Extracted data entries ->

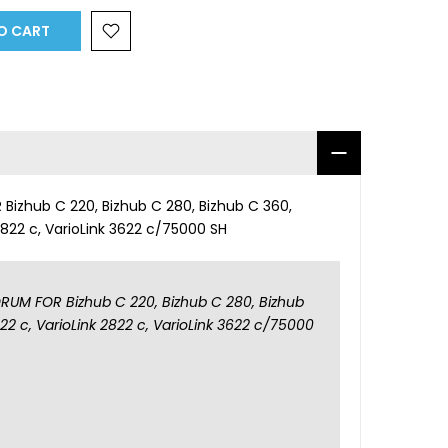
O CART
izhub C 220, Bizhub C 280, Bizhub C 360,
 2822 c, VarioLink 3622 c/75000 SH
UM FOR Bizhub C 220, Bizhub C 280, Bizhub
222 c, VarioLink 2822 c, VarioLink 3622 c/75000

Aim of the task -> Among the records above, find each line holding "Bizhub" and list it.

Solution for this problem ->
izhub C 220, Bizhub C 280, Bizhub C 360,
UM FOR Bizhub C 220, Bizhub C 280, Bizhub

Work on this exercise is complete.